Is it good to tell old tales of Troynovant
Or praises of dead heroes, tried and sage,
Or sing the queens of unforgotten age,
Brynhild and Maeve and virgin Bradamant?
How should I sing of them? Can it be good
To think of glory now, when all is done,
And all our labour underneath the sun
Has brought us this—and not the thing we would?
All these were rosy visions of the night,
The loveliness and wisdom feigned of old.
But now we wake. The East is pale and cold,
No hope is in the dawn, and no delight.
VIII
Ode for New Year’s Day
Woe unto you, ye sons of pain that are this day in earth,
Now cry for all your torment: now curse your hour of birth
And the fathers who begat your to a portion nothing worth.
And Thou, my own belovèd, for as brave as ere thou art,
Bow down thine head, Despoina, clasp thy pale arms over it,
Lie low with fast-closed eyelids, clenched teeth, enduring heart,
For sorrow on sorrow is coming wherein all flesh has part.

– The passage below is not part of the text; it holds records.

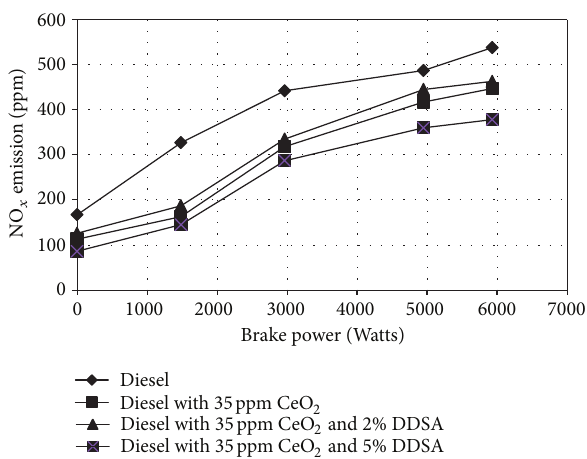
Figure 13: Variation of NO 𝑥 emissions with load for diesel and modified diesel (35ppm of CeO 2 ) for different vol % of surfactant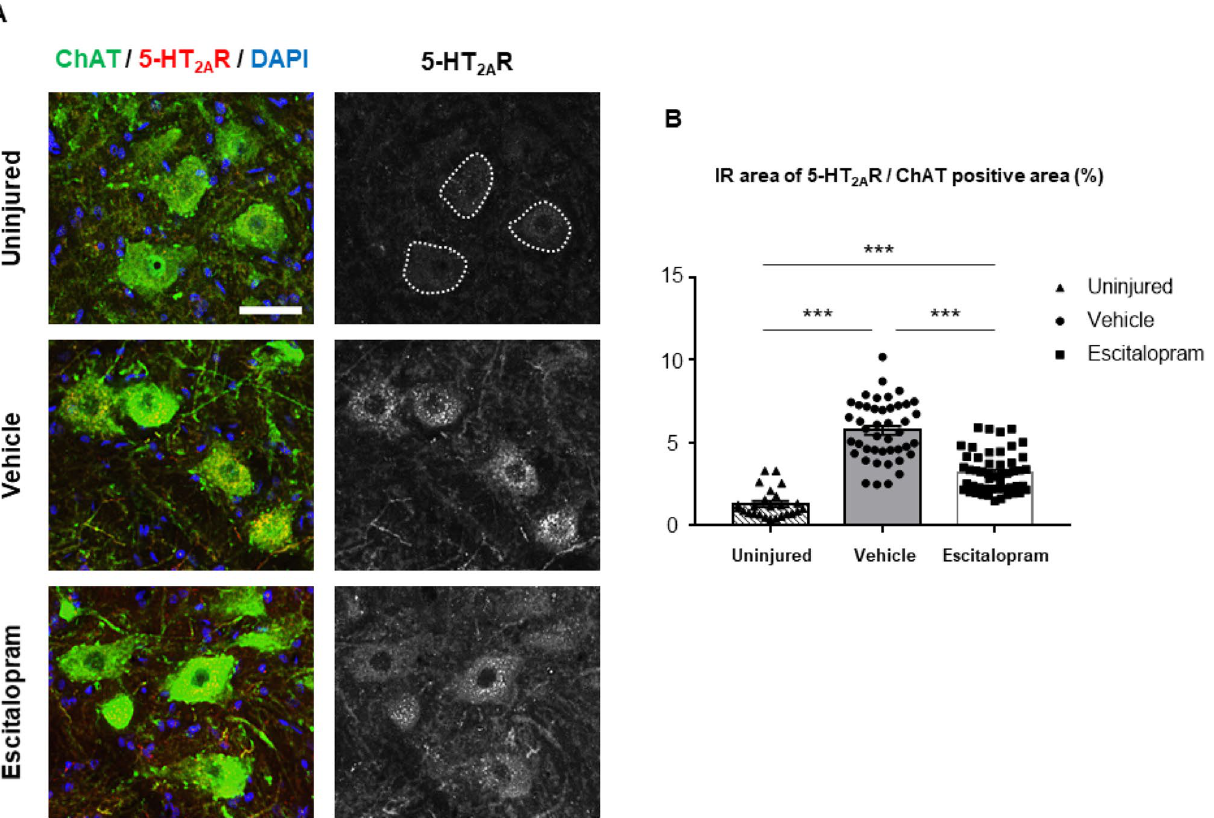
Figure 4. Change of immunoreactivity of the 5-HT 2A receptor in the lumbar spinal cord motor neurons. ( A ) Representative microscopic images of immunoreactivity (IR) of the 5-HT 2A receptor (5-HT 2A R; red) on the lumbar motor neurons of each group are shown. As shown at the top, spinal motor neurons were stained by the anti-ChAT (green) antibody and the IR area of the 5-HT 2A R was confined to the ChAT-stained area (white lines in the binarized image indicate ChAT margins). The nuclei have been stained by 4 ′ ,6-diamidino-2-phenylindole (blue). Scale bar: 50 μm. ( B ) The bar graph with plots presents the quantitative analysis of the IR area of the 5-HT 2A R in the ChAT-positive area of lumbar motor neurons of each group (dashed bar with triangular plots: uninjured group, grey bar with round plots: vehicle-treated group, white bar with rectangular: escitalopram- treated group). *** P <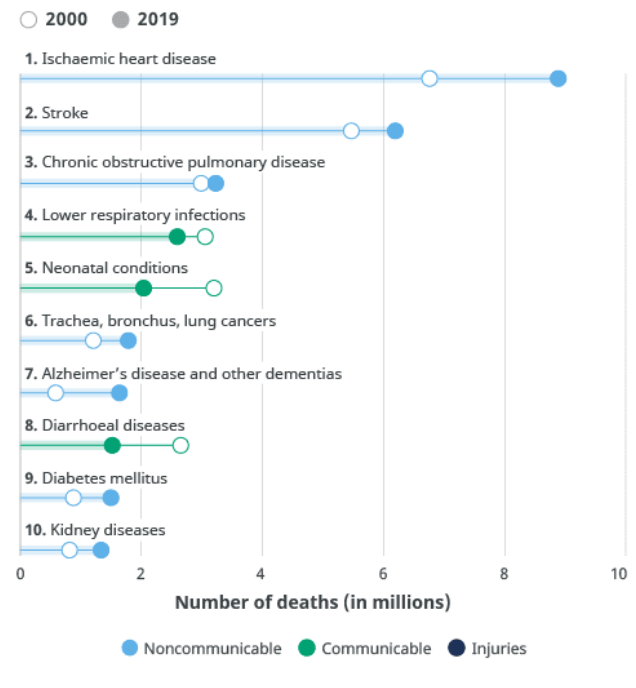
Figure 1. Top 10 causes of death [11].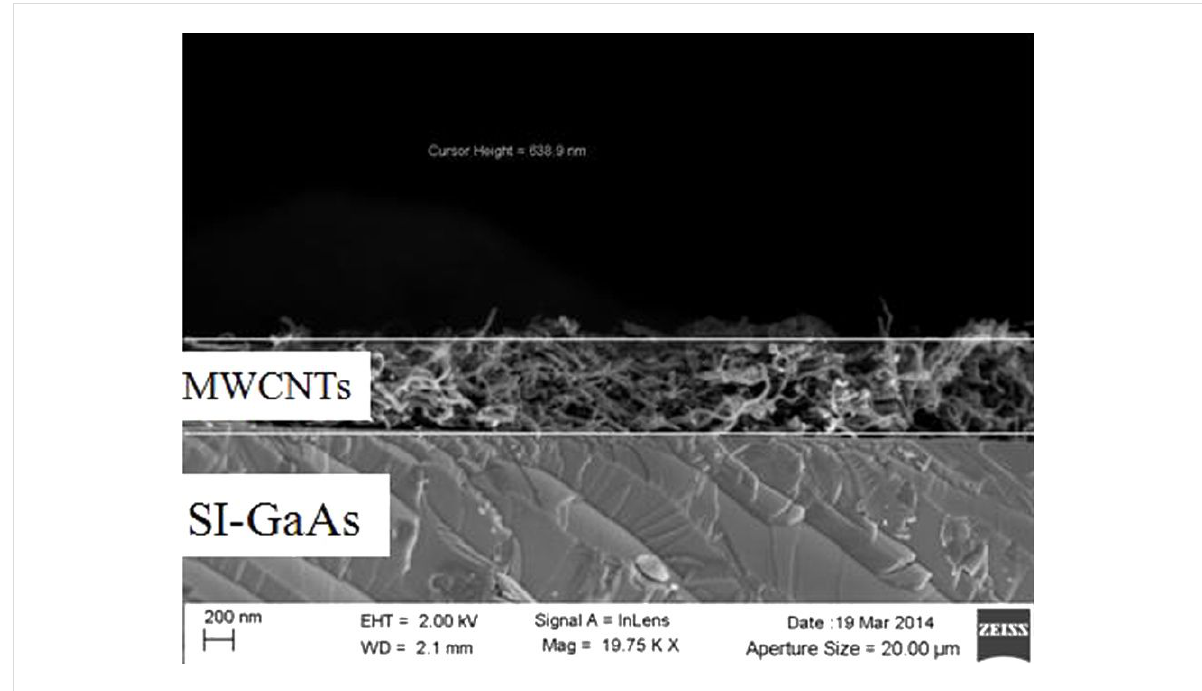
Figure 3: SEM image of the MWCNT film on a semi-insulating gallium arsenide substrate.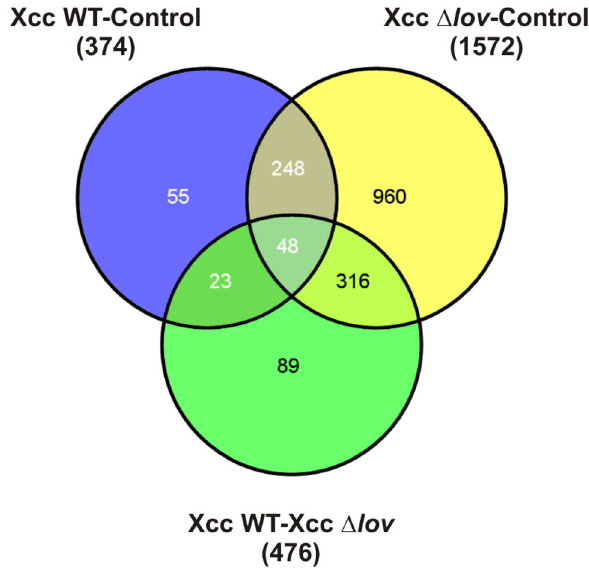
Figure 1. Transcriptomic analysis in orange leaves inoculated with Xanthomonas citri subsp. citri. Citrus cDNA microarray hybridization was performed 24 h after inoculation of orange leaves with WT and Δ lov strains of X. citri subsp. citri and control treatment (10 mM MgCl independents biological samples were used. Venn diagrams show the classification of differentially expressed microarray probes according to the following comparisons: X. citri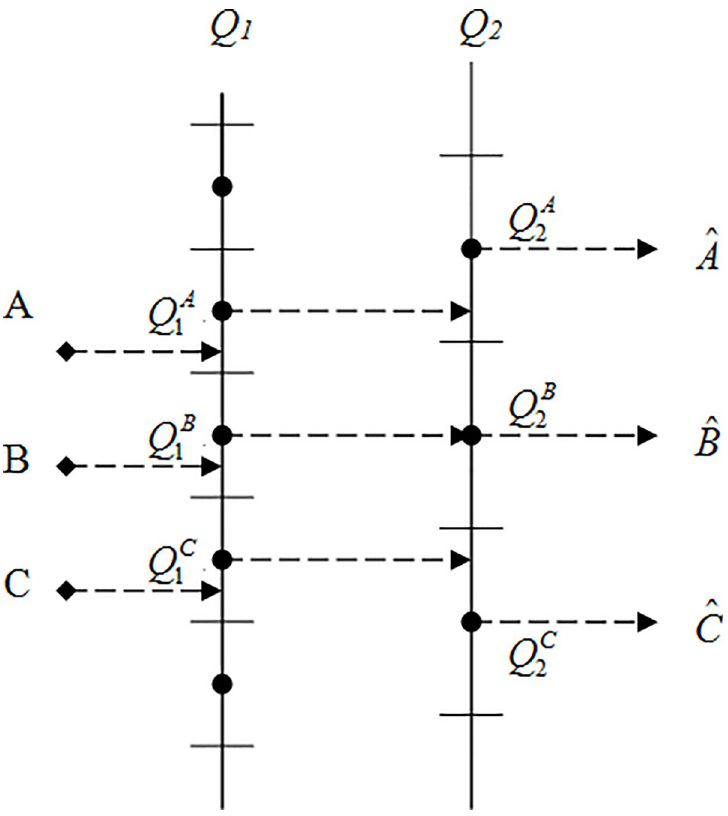
Fig 7. Quantization in pixel domain.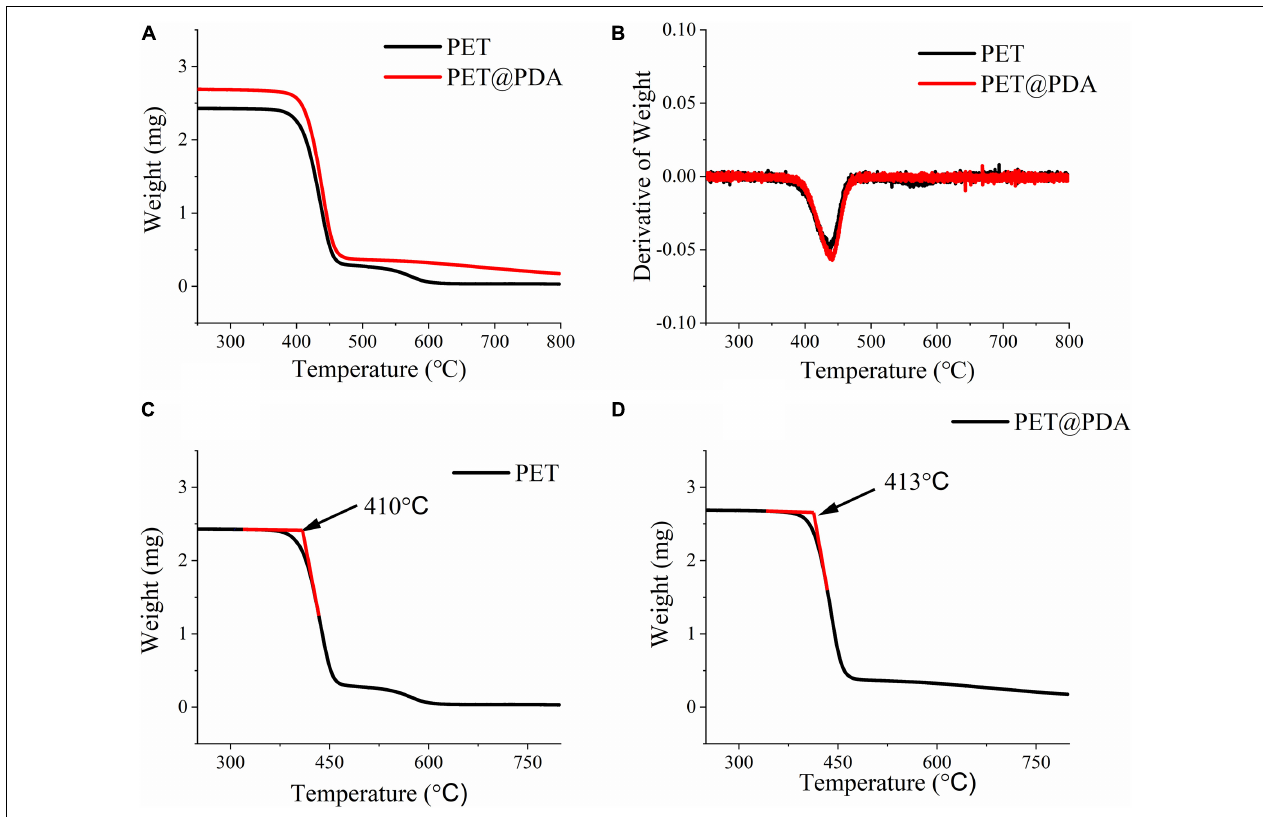
FIGURE 4 | Thermal gravity curve (A) and differential thermal gravity curve (B) of PET and PET@PDA ligament. Onset decomposition temperature of PET (C) and PET@PDA (D)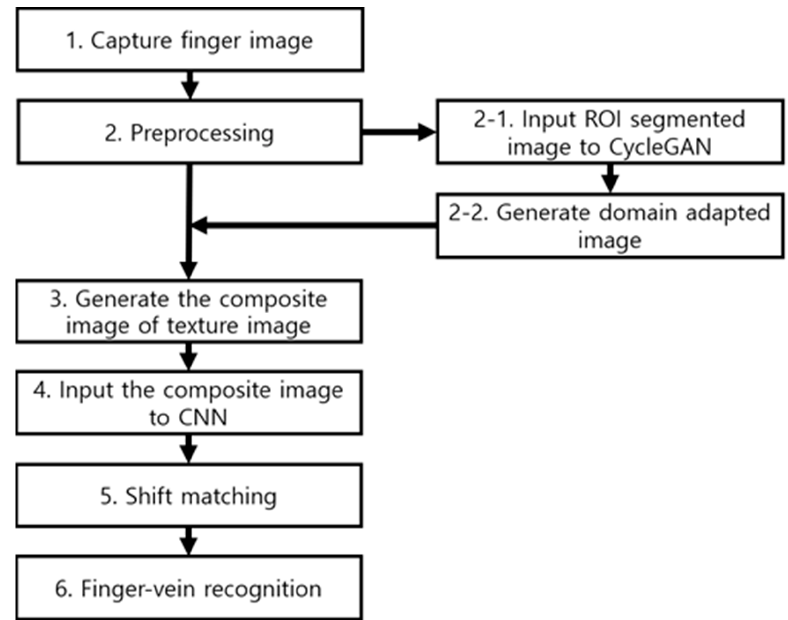
Figure 1. Overall procedure for the proposed finger-vein recognition method. background region. The image that has undergone binary thresholding is used as a mask of the original finger-image and then undergoes linear stretching to fit the input size of a CNN subsequently. The finger region is not stretched uniformly if burrs are present in the mask during linear stretching. Thus, boundary smoothing enables the finger region to be stretched uniformly, thus minimizing information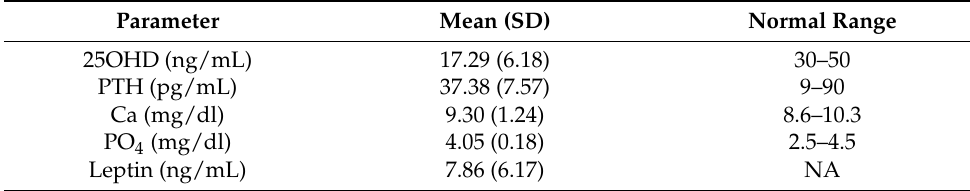
Table 3. Descriptive summary of clinical variables at baseline (n = 75).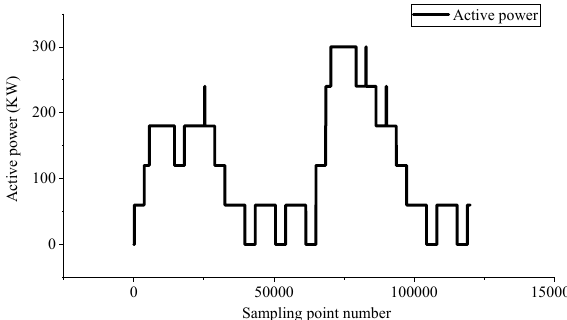
Figure 4. Electric vehicle charging station power–time curve.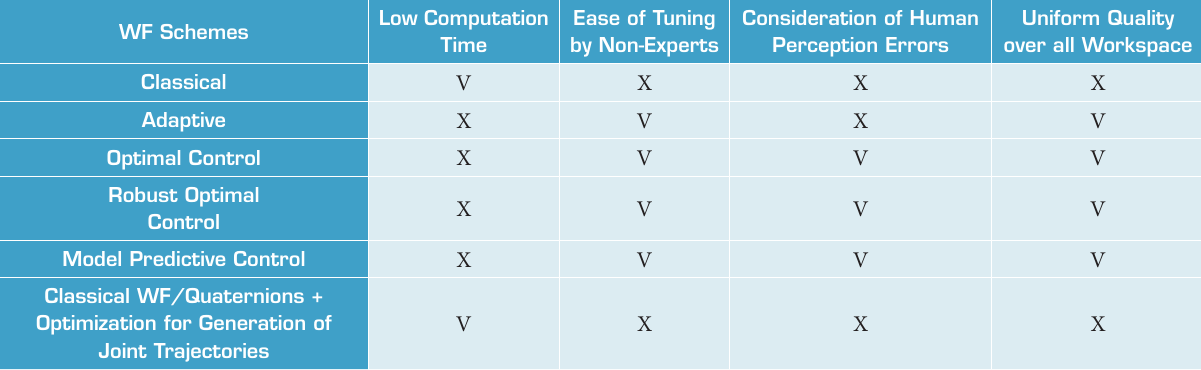
Table 1. Summary of the characteristics of existing Washout Filter (WF)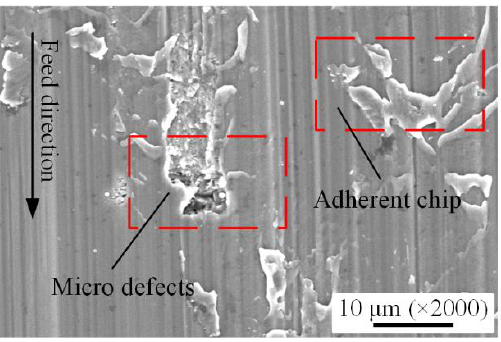
Figure 6. Partial enlargement of surface topography after dry milling.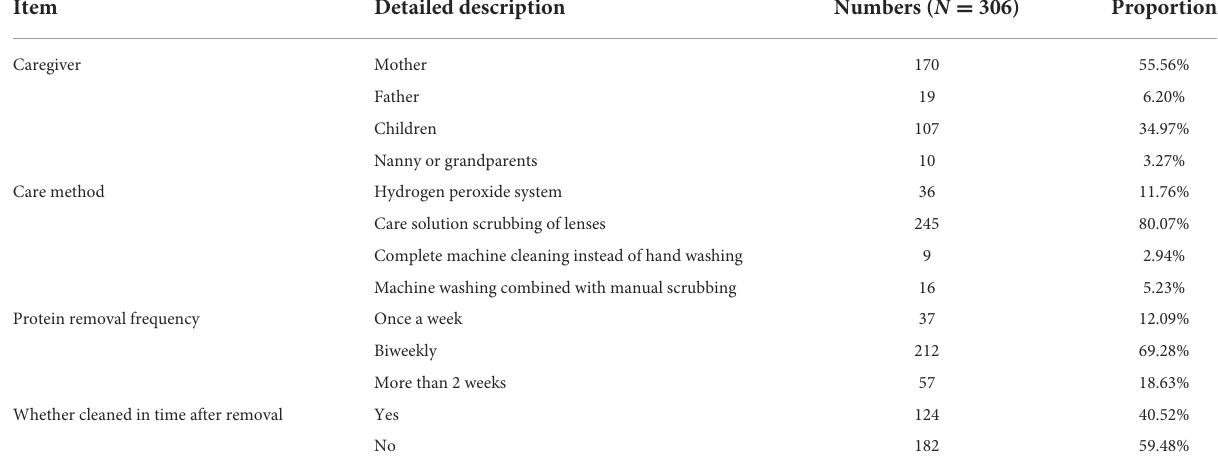
TABLE 3 The current status of daily care of OK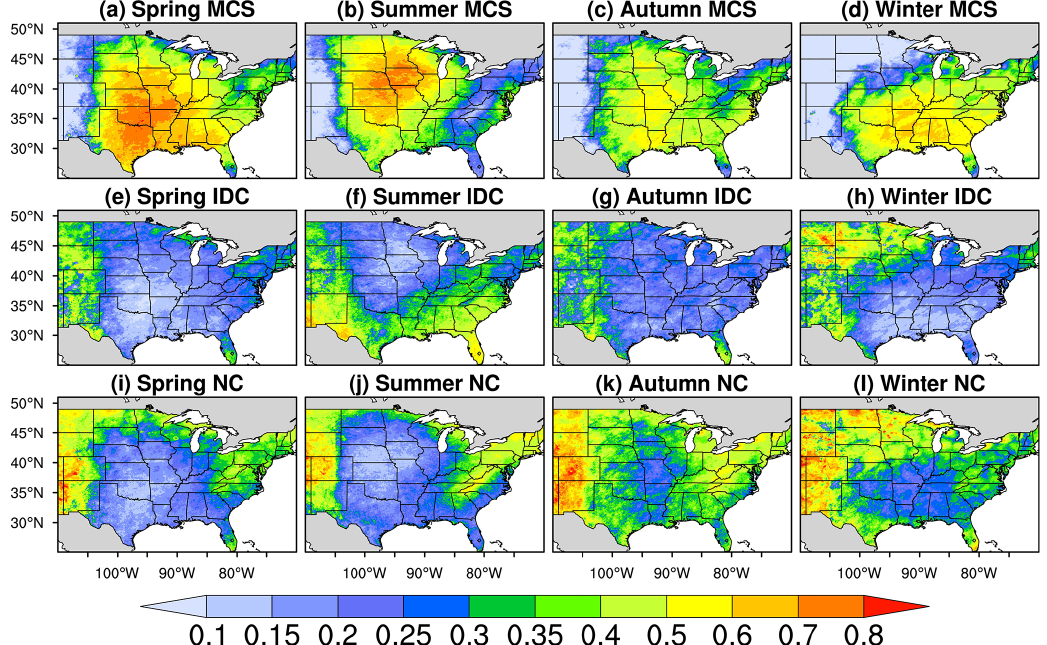
Figure A6. Distributions of the fractions of different types of precipitation in each season. Here, precipitation refers to annual mean seasonal amounts for 2004–2017. We exclude hourly data with precipitation ≤ 1mmh − 1 in the calculation. The first row is for total precipitation, the second for MCS precipitation, the third for IDC precipitation, and the fourth for NC precipitation. The first column shows spring precipitation, the second summer, the third autumn, and the fourth winter.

The sky above is sickening, the clouds of God’s hate cover it,
Body and soul shall suffer beyond all word or thought,
Till the pain and noisy terror that these first years have wrought
Seem but the soft arising and prelude of the storm
That fiercer still and heavier with sharper lightnings fraught
Shall pour red wrath upon us over a world deform.
Thrice happy, O Despoina, were the men who were alive
In the great age and the golden age when still the cycle ran
On upward curve and easily, for then both maid and man
And beast and tree and spirit in the green earth could thrive.
But now one age is ending, and God calls home the stars
And looses the wheel of the ages and sends it spinning back
Amid the death of nations, and points a downward track,
And madness is come over us and great and little wars.
He has not left one valley, one isle of fresh and green
Where old friends could forgather amid the howling wreck.
It’s vainly we are praying. We cannot, cannot check
The Power who slays and puts aside the beauty that has been.
It’s truth they tell, Despoina, none hears the eart’s complaining
For Nature will not pity, nor the red God lend an ear.
Yet I too have been mad in the hour of bitter paining
And lifted up my voice to God, thinking that he could hear
The curse wherewith I cursed Him because the Good was dead.